▶ Assignment A: For each statement below, decide whether it agrees with the notes on design in construction. Answer yes or no and quote the deciding words from the notes. (i) The notes say accidental complexity should be minimized before essential complexity. (ii) The notes give the number of vacation days as an example of a business rule. (iii) The notes advise finding performance bottlenecks before hiding information.

Selected passage Start Marker

Part II. Creating High-Quality Code - Code Complete

Chapter 5. Design in Construction

  • Introduction
    • Design should be done on all type of projects, from smaller one to bigger one: all projects will benefit
  • 5.1 Design Challenges
    • Design is invention of a scheme that would put requirements into operational soft.
    • Design is a wicked problem: design could not be clearly defined before it is solved.
      Design (process) is full of mistakes and open-ended (sloppy).
    • And other challenges: it is always heuristics (invention), restrictions, nondeterministic (many different solutions), emergent
  • 5.2 Key Design Concepts
    • Manage complexity, break system into simple pieces. So that I can focus on one part while not thinking about other parts. If it is not it is a bad design.
    • At first minimize complexity of essential then accidental. Essential is a problem itself that should be solved (domain, real world concepts). Accidental is IDE, programming language, OS, tools, etc.
    • Try to hit the following goals of design: managing complexity, expandability, reusability, layers, maintainability, loose coupling
    • Make design in levels.
      • Level 1. System. Nothing to design?
      • Level 2. Division on subsystems or packages (UI, business rules, database).
      • Subsystem or package — groups of objects (classes). What are they and how they can communicate.
      • Minimize number of connections. Each should have a reason. Degrees for connections from light to heavy: call of a routine, containing class, inheriting class.
        • Common subsystems:
          • Business rules. Laws on domain. Such as number of vacation days.
          • UI (asp.net WebForms, razor views)
          • Database access (sql server calls, mysql server calls)
          • System dependencies (windows os calls)
      • Level 3. Division on classes. What they are, what connections they have and what interfaces? Key point: distinguish between objects and classes.
      • Level 4. Division on routines and data. What all routines of a class are?
      • Level 5. In routine. What paragraphs, pseudocode, algorithms.
  • 5.3 Design Building Blocks: Heuristics
    • Heuristics — way to think about design that produce a good one.
    • “By the book” or real-world object approach:
      • Determine objects
      • Determine what can be done to objects
      • Determine what objects can do to other objects: contain or inherit.
      • Determine what should be hidden and what shown (public and protected iterfaces)
    • Form consistent abstractions
      • Then I can focus on interface rather then details. Example: house (details are doors, windows, etc), door (doorknob, wood), doorknob (wood fibers, molecules of steel or varnish, etc).
    • Encapsulate details that is forbid to look at complexity (What a door made with? A wood, glass, steel?) .
    • Use Inheritance when it simplifies design. Inheritance — defining similarities and differences between objects. Polymorphism — ability to deal with objects by language without knowing their specific kinds.
    • Hide secrets. Many scientists say it is important to hide information.
      • Decide what part of a class is visible (interface) and what is not. It hides more then reveals.
      • Hide details: file formats, data types used, etc.
      • Hide information on all levels: data types, routines signatures, classes, packages.
      • Possible barriers to hiding:
        • Performance issues due to wrapping info in classes or calling routines.
          First hide then determine bottlenecks if needed. It will be easy to make optimize highly modular system.

Selected passage End Marker

▶ Assignment B: Reproduce the rows from the first one through the line containing "## Find me around", switching "Codechef" to "CodeChef" and changing nothing else. Leave the pictures out.

Excerpted records Start Marker

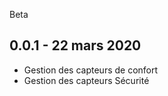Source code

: Beta
####

0.0.1 - 22 mars 2020
---

* Gestion des capteurs de confort
* Gestion des capteurs Sécurité

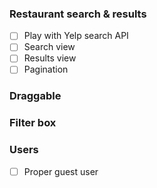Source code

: ### Restaurant search & results
- [ ] Play with Yelp search API
- [ ] Search view
- [ ] Results view
- [ ] Pagination

### Draggable

### Filter box

### Users
- [ ] Proper guest user
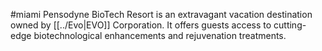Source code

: #miami 
Pensodyne BioTech Resort is an extravagant vacation destination owned by [[../Evo|EVO]] Corporation. It offers guests access to cutting-edge biotechnological enhancements and rejuvenation treatments.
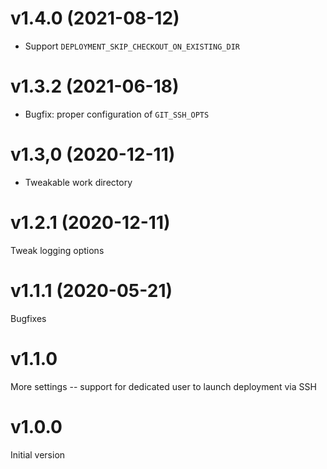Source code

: # v1.4.0  (2021-08-12)

* Support `DEPLOYMENT_SKIP_CHECKOUT_ON_EXISTING_DIR`

# v1.3.2  (2021-06-18)

* Bugfix: proper configuration of `GIT_SSH_OPTS`

# v1.3,0  (2020-12-11)

* Tweakable work directory

# v1.2.1  (2020-12-11)

Tweak logging options

# v1.1.1  (2020-05-21)

Bugfixes 

# v1.1.0 

More settings -- support for dedicated user to launch deployment via SSH

# v1.0.0

Initial version
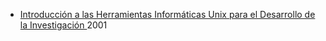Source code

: * [Introducción a las Herramientas Informáticas Unix  para el Desarrollo de la Investigación ](http://nereida.deioc.ull.es/~pcgull/ihiu01/cdrom/presentacion/index.html) 2001
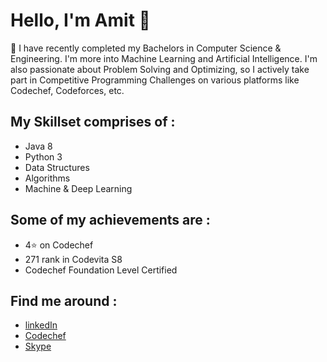 # Hello, I'm Amit 👋

🔭 I have recently completed my Bachelors in Computer Science & Engineering. I'm more into Machine Learning and Artificial Intelligence. I'm also passionate about Problem Solving and Optimizing, so I actively take part in Competitive Programming Challenges on various platforms like Codechef, Codeforces, etc.

## My Skillset comprises of :

- Java 8
- Python 3
- Data Structures
- Algorithms
- Machine & Deep Learning

## Some of my achievements are :
- 4⭐ on Codechef
- 271 rank in Codevita S8
- Codechef Foundation Level Certified

## Find me around :

- <a href="https://www.linkedin.com/in/amitguptapc/">linkedIn</a>
- <a href="https://www.codechef.com/users/amitguptapc">Codechef</a>
- <a href="https://join.skype.com/invite/UiFIs8tALarD">Skype</a>      
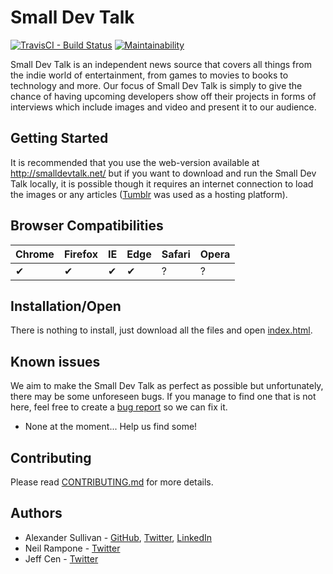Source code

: # Small Dev Talk

[![TravisCI - Build Status](https://travis-ci.org/ASully/Small-Dev-Talk.svg?branch=master)](https://travis-ci.org/ASully/Small-Dev-Talk)
[![Maintainability](https://api.codeclimate.com/v1/badges/ed11eb461733c807d580/maintainability)](https://codeclimate.com/github/ASully/Small-Dev-Talk/maintainability)

Small Dev Talk is an independent news source that covers all things from the indie world of entertainment, from games to movies to books to technology and more. Our focus of Small Dev Talk is simply to give the chance of having upcoming developers show off their projects in forms of interviews which include images and video and present it to our audience.

## Getting Started

It is recommended that you use the web-version available at http://smalldevtalk.net/ but if you want to download and run the Small Dev Talk locally, it is possible though it requires an internet connection to load the images or any articles ([Tumblr](https://www.tumblr.com/) was used as a hosting platform). 

## Browser Compatibilities 

Chrome | Firefox | IE | Edge | Safari | Opera
--- | --- | --- | --- | --- | --- |
✔ |  ✔ | ✔ |  ✔ | ? |  ? |

## Installation/Open

There is nothing to install, just download all the files and open [index.html](index.html).

## Known issues

We aim to make the Small Dev Talk as perfect as possible but unfortunately, there may be some unforeseen bugs. If you manage to find one that is not here, feel free to create a [bug report](https://github.com/ASully/Small-Dev-Talk/issues/new?template=bug_report.md) so we can fix it.
* None at the moment... Help us find some!

## Contributing

Please read [CONTRIBUTING.md](CONTRIBUTING.md) for more details.

## Authors

* Alexander Sullivan - [GitHub](https://github.com/ASully), [Twitter](https://twitter.com/alexjsully), [LinkedIn](https://www.linkedin.com/in/alexanderjsullivan/)
* Neil Rampone - [Twitter](https://twitter.com/BaphometGMG)
* Jeff Cen - [Twitter](https://twitter.com/ThatJCatt)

Excerpted records End Marker

▶ Problem solution A:
(i) No: "At first minimize complexity of essential then accidental."
(ii) Yes: "Business rules. Laws on domain. Such as number of vacation days."
(iii) No: "First hide then determine bottlenecks if needed."

▶ Problem solution B:
Source code

: Beta
####

0.0.1 - 22 mars 2020
---

* Gestion des capteurs de confort
* Gestion des capteurs Sécurité

Source code

: ### Restaurant search & results
- [ ] Play with Yelp search API
- [ ] Search view
- [ ] Results view
- [ ] Pagination

### Draggable

### Filter box

### Users
- [ ] Proper guest user
Source code

: #miami 
Pensodyne BioTech Resort is an extravagant vacation destination owned by [[../Evo|EVO]] Corporation. It offers guests access to cutting-edge biotechnological enhancements and rejuvenation treatments.
Source code

: # v1.4.0  (2021-08-12)

* Support `DEPLOYMENT_SKIP_CHECKOUT_ON_EXISTING_DIR`

# v1.3.2  (2021-06-18)

* Bugfix: proper configuration of `GIT_SSH_OPTS`

# v1.3,0  (2020-12-11)

* Tweakable work directory

# v1.2.1  (2020-12-11)

Tweak logging options

# v1.1.1  (2020-05-21)

Bugfixes 

# v1.1.0 

More settings -- support for dedicated user to launch deployment via SSH

# v1.0.0

Initial version
Source code

: * [Introducción a las Herramientas Informáticas Unix  para el Desarrollo de la Investigación ](http://nereida.deioc.ull.es/~pcgull/ihiu01/cdrom/presentacion/index.html) 2001
 # Hello, I'm Amit 👋

🔭 I have recently completed my Bachelors in Computer Science & Engineering. I'm more into Machine Learning and Artificial Intelligence. I'm also passionate about Problem Solving and Optimizing, so I actively take part in Competitive Programming Challenges on various platforms like CodeChef, Codeforces, etc.

## My Skillset comprises of :

- Java 8
- Python 3
- Data Structures
- Algorithms
- Machine & Deep Learning

## Some of my achievements are :
- 4⭐ on CodeChef
- 271 rank in Codevita S8
- CodeChef Foundation Level Certified

## Find me around :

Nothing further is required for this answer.